» **Text for analysis**
☆ ☆ ☆ ☆

Scholasticism, as the first phase of the revival of learning, though overshadowed by tradition and mediaeval dogmatism, showed great earnestness of purpose in ascertaining the truth by working "the wit and mind of man"; but it worked not "according to the stuff," and, having little to feed upon, it produced only speculations of truth and indications of future possibilities. There were many bright men among the scholastic philosophers, especially in the thirteenth century, who left their impress upon the age; yet scholasticism itself was affected by dogmatism and short-sightedness, and failed to utilize the means at its hand for the improvement of learning. It exercised a tyranny over all mental endeavor, for the reason that it was obliged in all of its efforts to carry through all of its reasoning the heavy weight of dogmatic theology. Whatever else it attempted, it could not shake itself free from this incubus of learning, through a great system of organized knowledge, which hung upon the thoughts and lives of men and attempted to explain all things in every conceivable way.

But to show that independent thinking was a crime one has only to refer to the results of the knowledge of Roger Bacon, who advanced his own methods of observation and criticism. Had the scholastics been able to accept what he clearly pointed out to them, namely, that reason can advance only by finding, through observation, new material upon which to work, science might have been active a full century in advance of what it was. He laid the foundation of experimental science, and pointed out the only way in which the revival of learning could be made permanent, but his voice was unheeded by those around him, and it remained for the philosophers of succeeding generations to estimate his real worth.

☆ ☆ ☆ ☆

» **Material provided**
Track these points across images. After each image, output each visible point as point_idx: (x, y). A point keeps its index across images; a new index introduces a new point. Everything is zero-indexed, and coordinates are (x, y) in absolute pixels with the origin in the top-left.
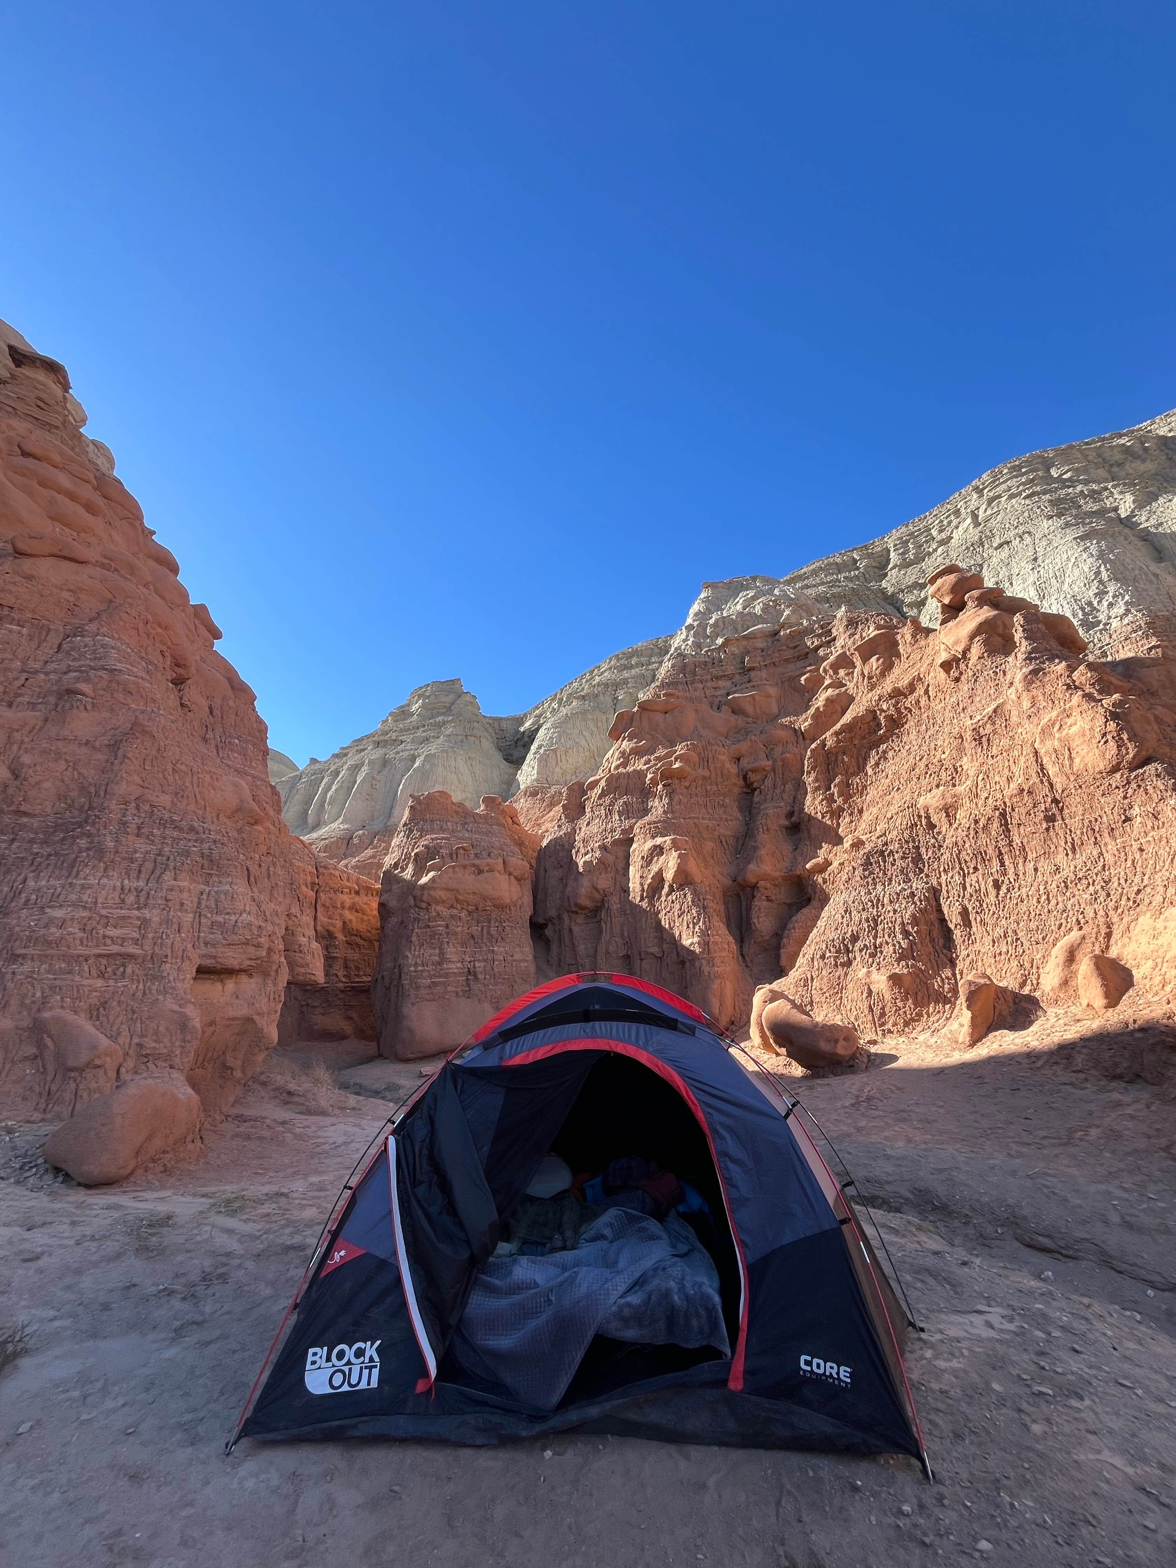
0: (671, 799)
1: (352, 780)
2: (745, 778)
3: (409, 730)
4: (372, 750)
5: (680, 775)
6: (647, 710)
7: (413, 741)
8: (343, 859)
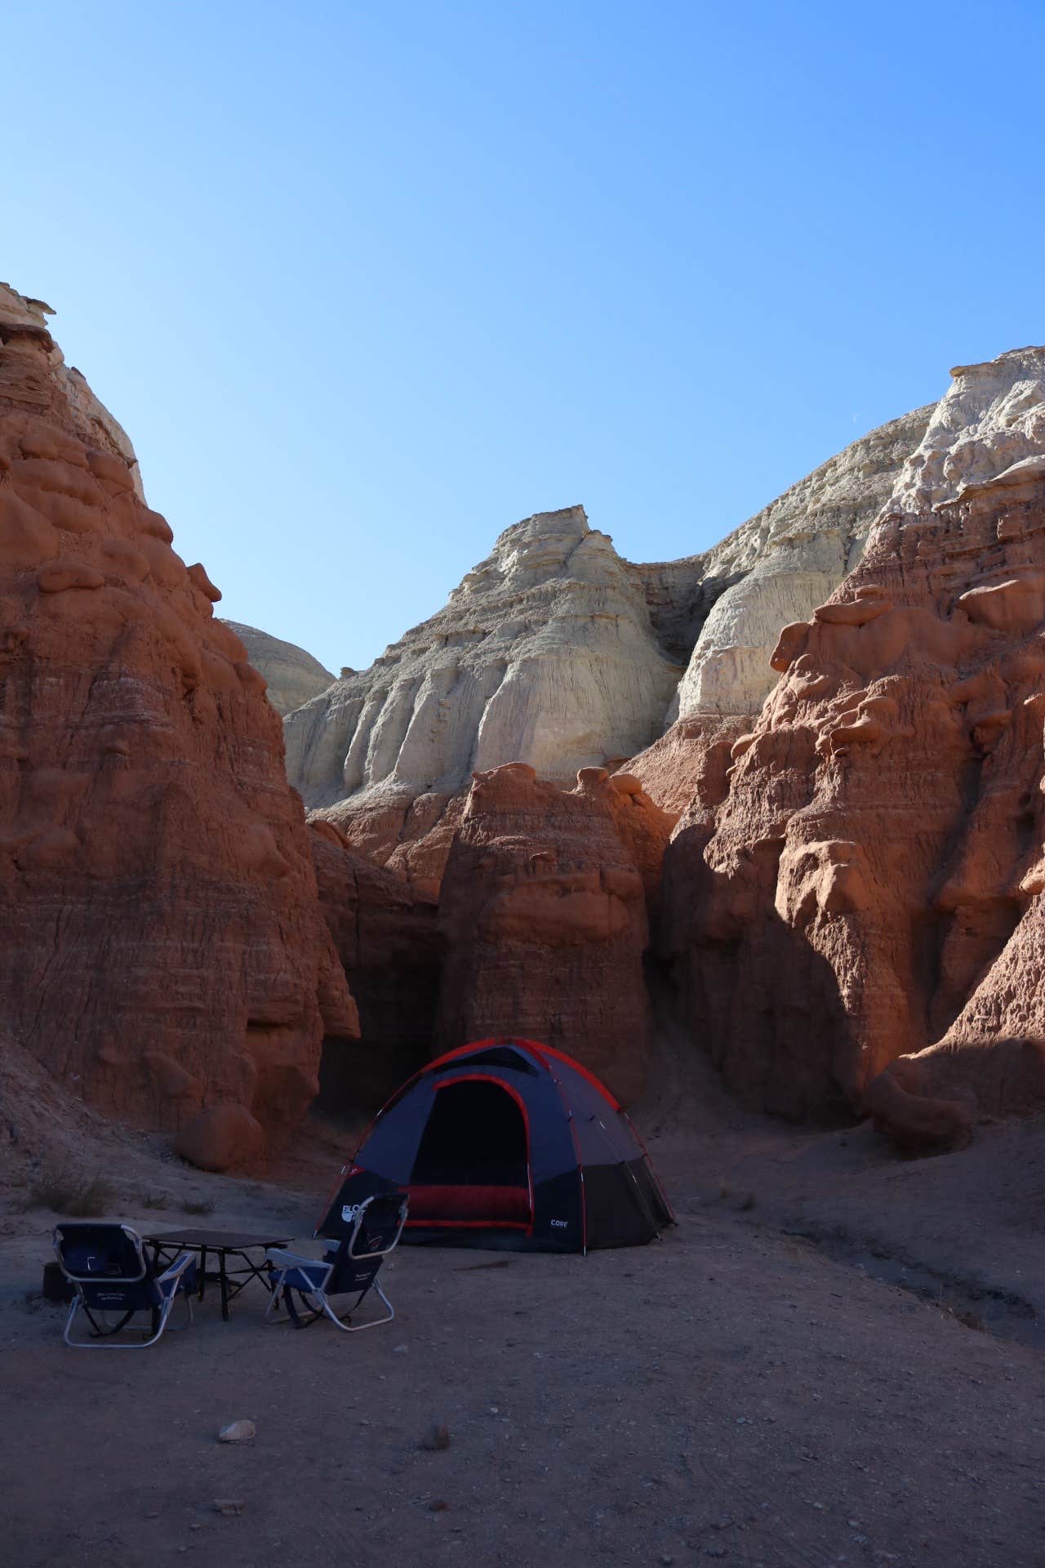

☆ ☆ ☆ ☆

» **Tasks to complete**
(1) Reproduce verbatim the part of the passage on scholasticism starting with "But to show" and going on through "his real worth.".
(2) According to the passage on scholasticism, in which century were there especially many bright men among the scholastic philosophers?
Rely solely on the passage on scholasticism and set the data aside.

» **Solution list**
(1)
But to show that independent thinking was a crime one has only to refer to the results of the knowledge of Roger Bacon, who advanced his own methods of observation and criticism. Had the scholastics been able to accept what he clearly pointed out to them, namely, that reason can advance only by finding, through observation, new material upon which to work, science might have been active a full century in advance of what it was. He laid the foundation of experimental science, and pointed out the only way in which the revival of learning could be made permanent, but his voice was unheeded by those around him, and it remained for the philosophers of succeeding generations to estimate his real worth.

(2) The thirteenth century.